I normally do a reminder and a review of the basics such as techniques, punctuation, delivery, diction and all the fundamentals of stage speech with the cast members whenever I take on a new show,” said Billard.

Really, it's just a matter of giving the actors more time and training to get back into the groove after a long layoff.

In most cases it's like riding a bike, in that the actors come back and dive right into it and soon start feeling like it wasn't so long ago after all.

We've been rehearsing a new play in Arviat for the past month, or so, and already they're becoming more confident and the projection is there. In fact, it's gone to a good level rather quickly because everyone in the production remembered things pretty swiftly once they got back into the environment again.”

Billard said the overall mood of the troupe has been upbeat since reassembling.

He said the only new development was a number of stage hands who decided they'd rather join the cast of the new production.

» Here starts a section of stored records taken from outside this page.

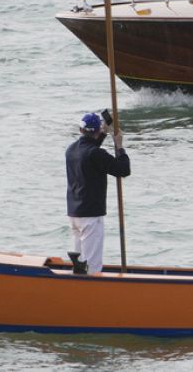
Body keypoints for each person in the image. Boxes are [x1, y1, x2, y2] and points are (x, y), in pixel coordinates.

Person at [65, 110, 130, 275]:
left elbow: (91, 150)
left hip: (74, 214)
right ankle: (91, 291)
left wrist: (104, 134)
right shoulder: (95, 153)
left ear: (81, 130)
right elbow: (123, 169)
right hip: (91, 217)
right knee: (92, 266)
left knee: (80, 263)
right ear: (97, 131)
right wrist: (120, 147)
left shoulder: (71, 150)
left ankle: (78, 287)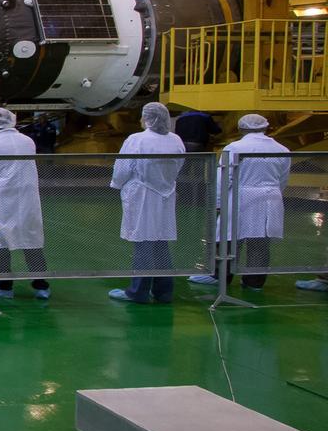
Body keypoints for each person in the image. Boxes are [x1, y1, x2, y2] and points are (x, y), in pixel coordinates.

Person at [189, 114, 290, 291]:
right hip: (270, 199)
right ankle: (254, 282)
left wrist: (217, 203)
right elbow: (283, 178)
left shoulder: (234, 148)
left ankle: (219, 276)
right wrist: (273, 193)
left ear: (241, 128)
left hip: (240, 196)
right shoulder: (282, 149)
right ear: (265, 127)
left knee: (228, 238)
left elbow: (223, 178)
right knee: (260, 241)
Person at [109, 102, 186, 303]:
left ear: (147, 118)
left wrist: (117, 184)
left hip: (142, 196)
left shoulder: (137, 140)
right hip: (166, 195)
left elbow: (123, 168)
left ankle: (138, 292)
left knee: (143, 243)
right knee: (161, 243)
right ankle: (164, 291)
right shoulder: (176, 140)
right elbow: (179, 165)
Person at [0, 108, 51, 300]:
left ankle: (4, 286)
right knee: (31, 239)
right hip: (26, 198)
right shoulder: (28, 141)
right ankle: (41, 285)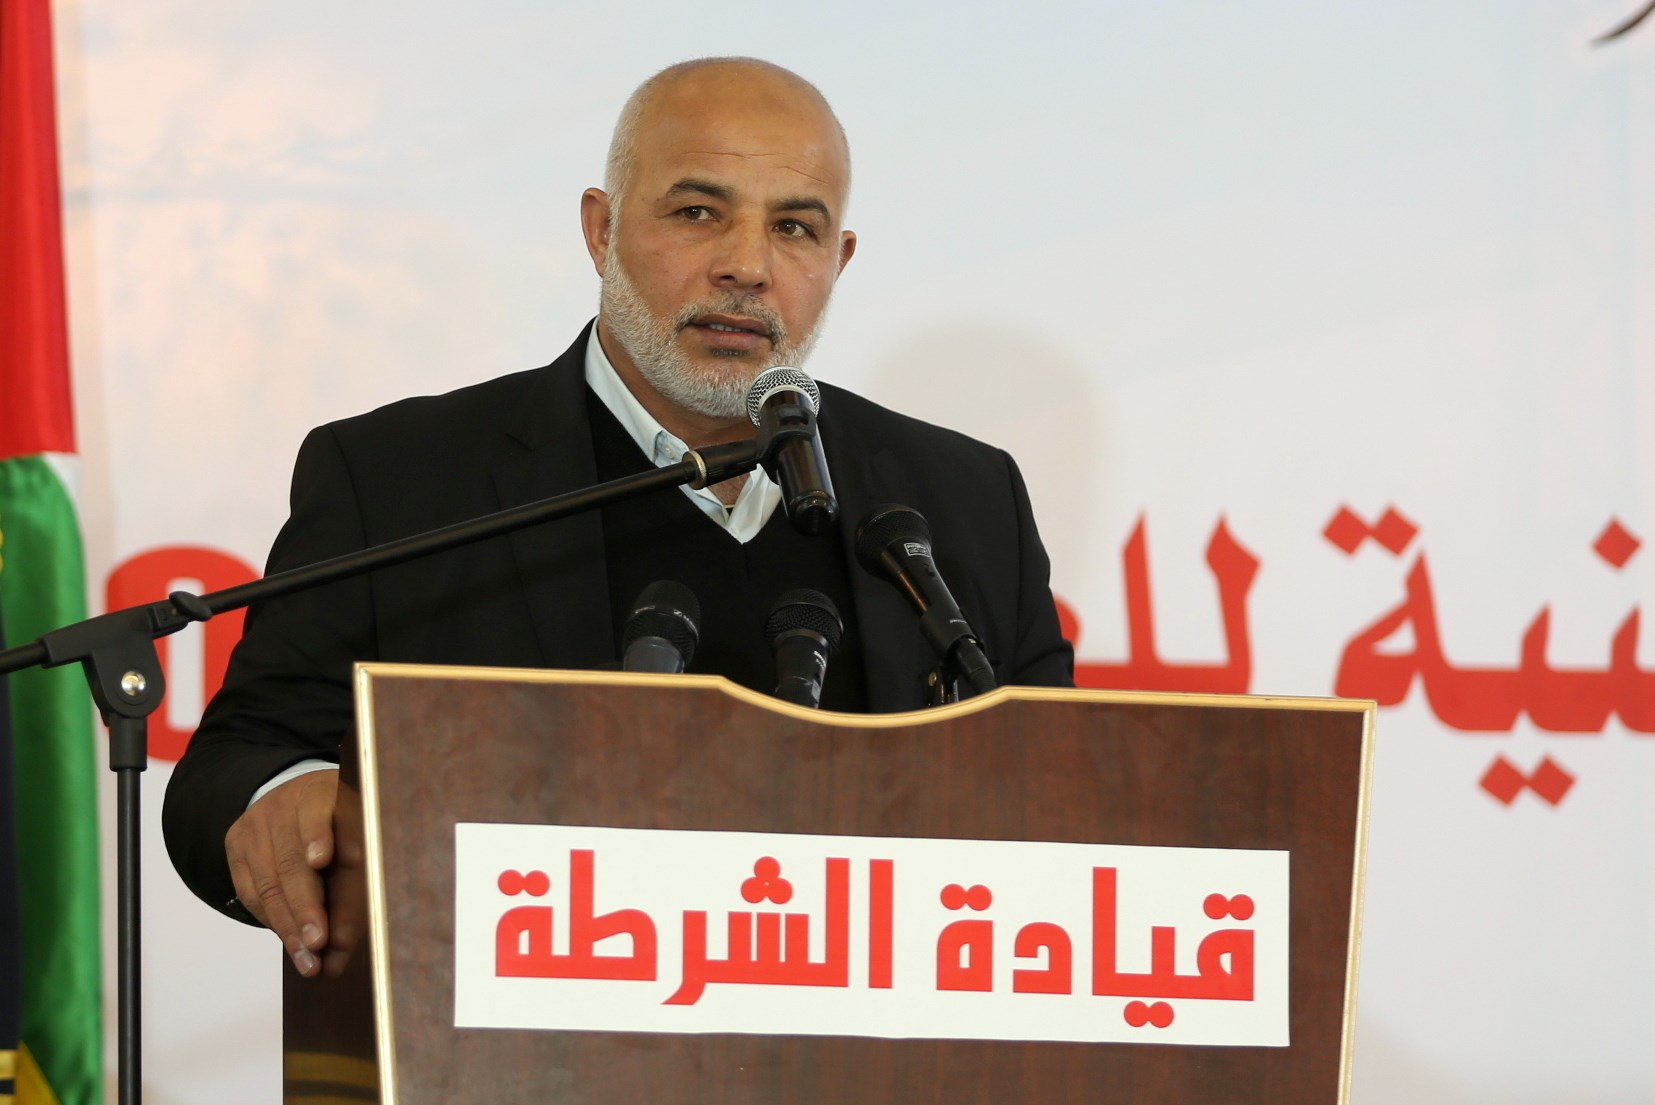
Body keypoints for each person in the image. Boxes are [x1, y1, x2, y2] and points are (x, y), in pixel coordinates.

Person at [162, 57, 1073, 980]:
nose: (747, 266)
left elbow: (1067, 799)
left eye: (793, 227)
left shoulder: (962, 498)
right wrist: (290, 793)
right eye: (698, 212)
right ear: (600, 230)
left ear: (835, 262)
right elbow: (240, 757)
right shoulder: (402, 477)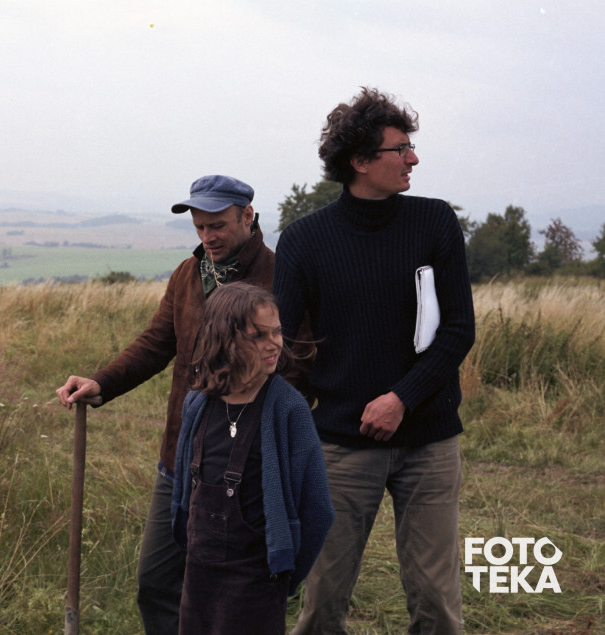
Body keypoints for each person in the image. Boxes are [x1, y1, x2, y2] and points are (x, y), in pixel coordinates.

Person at [56, 175, 312, 634]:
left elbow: (299, 361)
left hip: (246, 463)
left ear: (247, 216)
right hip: (179, 456)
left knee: (234, 592)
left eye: (217, 226)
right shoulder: (187, 275)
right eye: (199, 227)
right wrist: (102, 383)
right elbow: (157, 343)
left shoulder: (281, 276)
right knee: (156, 581)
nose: (207, 237)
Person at [272, 87, 476, 634]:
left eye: (411, 147)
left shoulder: (434, 222)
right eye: (400, 149)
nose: (414, 158)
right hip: (340, 443)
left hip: (430, 440)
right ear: (360, 162)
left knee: (436, 600)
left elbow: (459, 328)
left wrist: (401, 398)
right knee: (322, 600)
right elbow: (279, 343)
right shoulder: (304, 240)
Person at [170, 282, 334, 635]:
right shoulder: (197, 404)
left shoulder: (288, 409)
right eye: (258, 336)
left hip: (257, 581)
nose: (274, 343)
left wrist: (284, 577)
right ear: (224, 339)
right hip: (199, 574)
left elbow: (319, 510)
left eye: (277, 332)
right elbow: (184, 491)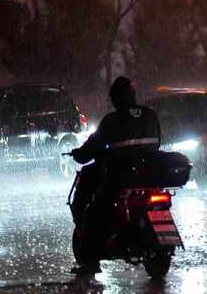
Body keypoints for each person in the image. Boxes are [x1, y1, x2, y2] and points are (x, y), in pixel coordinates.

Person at [69, 76, 161, 275]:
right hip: (148, 177)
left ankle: (90, 262)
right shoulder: (150, 115)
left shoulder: (112, 121)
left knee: (95, 212)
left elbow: (92, 147)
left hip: (120, 178)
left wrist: (80, 154)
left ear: (117, 98)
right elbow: (157, 143)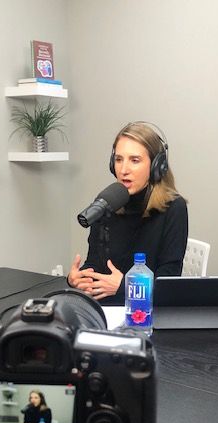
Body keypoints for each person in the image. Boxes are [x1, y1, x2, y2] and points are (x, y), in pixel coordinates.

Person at [68, 121, 188, 304]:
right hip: (104, 309)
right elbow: (95, 263)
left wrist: (125, 286)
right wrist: (79, 278)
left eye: (135, 160)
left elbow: (168, 283)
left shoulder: (174, 208)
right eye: (118, 159)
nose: (124, 170)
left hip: (146, 310)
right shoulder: (106, 203)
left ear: (156, 166)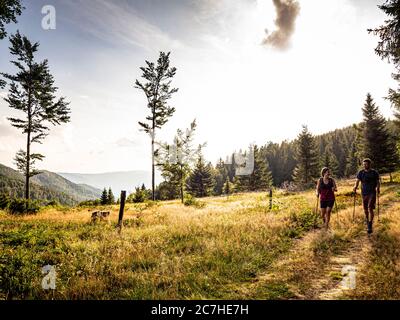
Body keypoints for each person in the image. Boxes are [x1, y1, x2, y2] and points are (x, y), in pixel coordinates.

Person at [353, 158, 380, 234]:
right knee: (365, 209)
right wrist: (355, 187)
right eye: (363, 164)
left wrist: (378, 188)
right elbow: (357, 181)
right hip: (364, 193)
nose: (364, 165)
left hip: (372, 192)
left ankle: (370, 224)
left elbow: (378, 182)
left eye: (366, 164)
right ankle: (367, 220)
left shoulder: (374, 172)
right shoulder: (361, 173)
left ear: (369, 164)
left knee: (370, 207)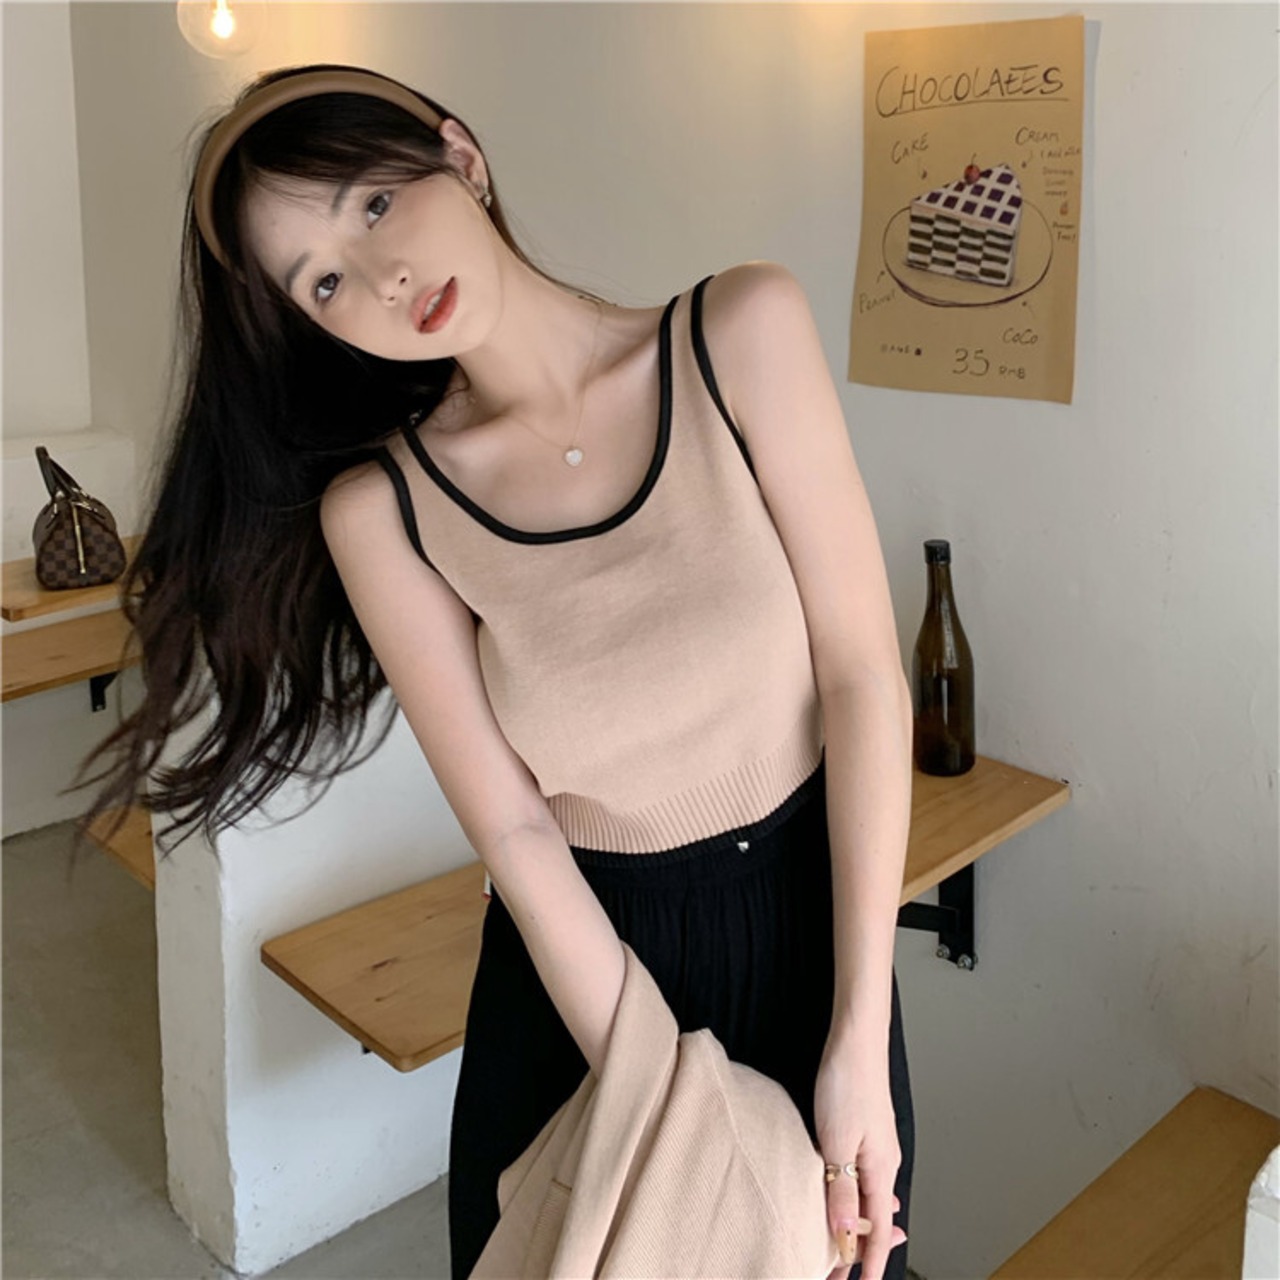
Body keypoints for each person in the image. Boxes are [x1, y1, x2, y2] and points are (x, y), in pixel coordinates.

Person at [82, 64, 916, 1280]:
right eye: (322, 280)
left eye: (374, 203)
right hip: (585, 991)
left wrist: (857, 1031)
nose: (380, 278)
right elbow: (517, 832)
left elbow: (860, 676)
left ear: (461, 157)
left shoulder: (741, 331)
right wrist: (668, 1100)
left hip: (813, 949)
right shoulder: (384, 511)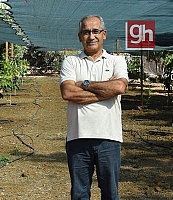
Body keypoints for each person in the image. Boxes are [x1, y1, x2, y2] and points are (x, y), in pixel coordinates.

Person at [59, 15, 128, 200]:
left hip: (109, 139)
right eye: (86, 32)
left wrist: (85, 84)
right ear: (80, 36)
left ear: (104, 34)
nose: (91, 36)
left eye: (96, 31)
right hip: (78, 138)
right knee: (80, 194)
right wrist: (106, 90)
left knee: (110, 194)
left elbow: (119, 87)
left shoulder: (117, 61)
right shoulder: (71, 62)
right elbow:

I don't know what to attribute it to other than a change of focus, but a couple members of my stage crew, who I've worked with the past couple of years, have started reading and it looks like they'd rather be on stage now in front of the curtain rather than behind it.

That's been interesting to see. I knew they could always read well, but they chose to be in the shadows or up in the lighting booth. But now, for whatever reasons, they're feeling a little more confident and want to be part of the acting troupe.”

Billard said he was a little worried the first turnouts for the rehearsals might be a little light due to the local thespians losing interest during the pandemic, or Covid simply scaring them away from the troupe.

He said he started off with six to eight actors showing up for rehearsals, but that number quickly rose to 15 in a week to 10 days.

Once word began to spread on our work on the Lindsay Price (Theatrefolk) piece, Scenes from a Quarantine, more of my regular cast members began to come out.

We have a pretty strong troupe right now that I think will be able to pull this off quite nicely.”

Billard said the current health restrictions in place due to Covid will affect how the play is delivered.

He said Scenes from a Quarantine was actually written to be done completely on a computer screen if one wanted to, so it could be an online production.

We're looking at doing a mixture of that with some of the vignettes being done online — recording them and projecting them on the screen after a performance of half a dozen or more live ones on the stage.

We'll be cutting out computer screens with people's faces in them and they're going to be acting like they're online, but really they'll be live.

We plan to do the whole production online, but we also hope to do a performance for youths in the theatre before a crowd of controlled numbers due to the pandemic.

There's nothing confirmed, but it remains a distinct possibility.”